What if in addition there is a substantial reduction in the U.S. budget deficit in the medium term, leading to a balanced budget by 2010? [See Chart 16] The tightening of fiscal policy leads to a notable improvement in the current account—by about 2 percent over ten years. At first U.S. growth suffers, but over time there is a reduction in long-term interest rates, boosting private investment (identified earlier as lagging) and raising long-run output. For the other countries, the outcome is similar—output is above the baseline in the long run and all regions experience a deterioration in their current accounts to balance the improvement in the United States along with a modest appreciations of their currencies.

Structural reform in the euro area and Japan, our last scenario, is modeled as an increase in product and labor market competition. It also has positive outcomes. [See Chart 17] When added to the above two policies, there is significant investment-driven increase in GDP growth in Europe and Japan. There is general improvement in current account balances and some appreciation of real exchange rates elsewhere over the medium-term.

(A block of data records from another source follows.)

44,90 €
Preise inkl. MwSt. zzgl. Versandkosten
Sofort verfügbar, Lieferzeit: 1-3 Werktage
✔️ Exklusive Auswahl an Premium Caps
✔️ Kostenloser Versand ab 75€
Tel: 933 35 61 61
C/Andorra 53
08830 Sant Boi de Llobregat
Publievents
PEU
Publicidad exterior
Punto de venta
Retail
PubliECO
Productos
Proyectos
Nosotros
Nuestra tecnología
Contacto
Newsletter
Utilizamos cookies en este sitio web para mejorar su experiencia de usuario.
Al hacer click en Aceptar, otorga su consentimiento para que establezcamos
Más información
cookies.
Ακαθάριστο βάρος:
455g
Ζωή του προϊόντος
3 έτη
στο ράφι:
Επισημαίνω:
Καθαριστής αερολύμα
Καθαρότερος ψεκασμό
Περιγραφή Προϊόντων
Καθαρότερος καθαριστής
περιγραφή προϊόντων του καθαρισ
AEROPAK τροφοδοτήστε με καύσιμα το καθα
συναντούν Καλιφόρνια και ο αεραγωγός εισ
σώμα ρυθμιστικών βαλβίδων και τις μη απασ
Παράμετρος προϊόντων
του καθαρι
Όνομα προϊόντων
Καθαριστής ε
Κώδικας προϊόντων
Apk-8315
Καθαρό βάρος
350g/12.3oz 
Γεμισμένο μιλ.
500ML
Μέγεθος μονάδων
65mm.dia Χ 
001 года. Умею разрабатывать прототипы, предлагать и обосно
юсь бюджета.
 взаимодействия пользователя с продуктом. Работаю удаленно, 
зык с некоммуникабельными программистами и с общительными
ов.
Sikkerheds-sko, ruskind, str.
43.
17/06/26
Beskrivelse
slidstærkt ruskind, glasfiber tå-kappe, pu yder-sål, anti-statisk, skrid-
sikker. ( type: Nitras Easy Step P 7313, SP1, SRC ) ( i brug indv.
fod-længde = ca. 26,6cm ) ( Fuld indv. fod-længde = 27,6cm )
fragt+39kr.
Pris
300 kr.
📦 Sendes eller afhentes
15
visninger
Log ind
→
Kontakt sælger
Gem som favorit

While each individual policy action helps, benefits are magnified and risks of a disruptive adjustment minimized when they are taken together. [See Chart 18] Thus U.S. current account narrows faster, requiring less financing, and substantially lowering the risk of an abrupt adjustment—a clear instance in which a cooperative set of policies would be in the collective interest.

Let me conclude. The world economy has been resilient in the face of shocks, in part due to improvements in the quality of policy. This has allowed a variety of imbalances to build up. While the imbalances have been financed easily thus far, one concern we have is that if financing dries up, it will do so at the worst possible time for the world economy—when its strongest engine falters.

A second concern has to do with protectionism. It is all too easy for politicians to blame other countries for imbalances—after all, foreigners do not vote. The solution then appears easy. Impose punitive tariffs! Yet as we have seen, the imbalances are a shared responsibility, and no one country will be able to solve it unilaterally, least of all by imposing tariffs. And a tariff here will bring forth a tariff there, potentially harming the entire world economy. We have seen the movie before in the depression of the 1930s and it is frightening. It is to forestall such a descent into autarky that the Fund has been arguing that countries should avoid pointing fingers at each other. If instead countries see the imbalances as a shared responsibility, it will help guide the domestic debate in each country away from the protectionism that may otherwise come naturally. We should recognize that the need of the hour is sensible domestic policy reform. In addition, of course, we should continue with the process of reducing trade barriers, which means working towards an ambitious Doha round. Let me end my remarks here. Thank you.

1 The views expressed in this paper are those of the author and should not be attributed to the International Monetary Fund, its Executive Board, or its management.